With: Shia LaBeouf, Noah Jupe, Lucas Hedges, FKA Twigs, Laura San Giacomo, Maika Monroe, Clifton Collins Jr., Byron Bowers, Martin Starr, Natasha Lyonne
Written by: Shia LaBeouf
Directed by: Alma Har'el
MPAA Rating: R for pervasive language, some sexual material and drug use
Running Time: 94
Date: 11/15/2019
IMDB

Honey Boy (2019)

3 1/2 Stars (out of 4)

Camera Shia

By Jeffrey M. Anderson

Shia LaBeouf, that former child star who graduated to starring roles in massive, multi-million dollar Hollywood blockbusters, and then more or less imploded, wrote the screenplay for what would become Honey Boy in rehab, as part of his required therapy. Admirably, he could have stayed away from the whole thing, or taken over and managed it himself, but instead, he gave it to director Alma Har'el. (They had worked together previously on the Sigur Rós music video "Fjögur píanó.") Then, as further therapy, LaBeouf agreed to play a version of his own father — similar to Mario Van Peebles in Baadasssss! — and act out painful moments that might have led to LaBeouf's being diagnosed with PTSD. It's quite an act of emotional bravery, and LaBeouf gives it everything, even going so far as to wear a prosthetic device in his nose to make his speech sound nasally and restrict his breathing, suggesting years of cocaine abuse.

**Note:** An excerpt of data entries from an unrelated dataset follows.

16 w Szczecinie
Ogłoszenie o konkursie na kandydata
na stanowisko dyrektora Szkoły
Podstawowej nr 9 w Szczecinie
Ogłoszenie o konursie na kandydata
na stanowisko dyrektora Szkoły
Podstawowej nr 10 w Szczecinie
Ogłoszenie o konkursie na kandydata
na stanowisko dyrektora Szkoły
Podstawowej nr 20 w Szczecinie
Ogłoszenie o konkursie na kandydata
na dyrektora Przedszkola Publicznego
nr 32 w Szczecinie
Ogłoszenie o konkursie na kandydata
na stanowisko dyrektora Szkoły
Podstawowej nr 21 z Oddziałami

Noah Jupe plays the 12 year-old "Otis," already acting and living in a sleazy motel with his father, enduring small forms of abuse (including ridiculing the weakness of the boy's urination stream). The singer FKA Twigs plays a pretty girl living across the way that sometimes provides moments of comfort for the boy. In other sequences, Lucas Hedges plays 22 year-old Otis, ten years later, in rehab and beginning to write the screenplay. Director Har'el gives all this a tender touch, with sequences verging on the dreamlike, including an astonishing opening montage showing older Otis becoming lost in a whirlwind of scenes that could be from movies or from life; it's impossible to tell. Honey Boy is a great act of empathy, and a catharsis. (Perhaps it worked; LaBeouf has turned in his very best work in recent years, in films like Fury, American Honey, Borg vs. McEnroe, and The Peanut Butter Falcon.) Laura San Giacomo, Maika Monroe, Clifton Collins Jr., Byron Bowers, and Martin Starr co-star, and Natasha Lyonne provides the voice of Otis's mother on the phone.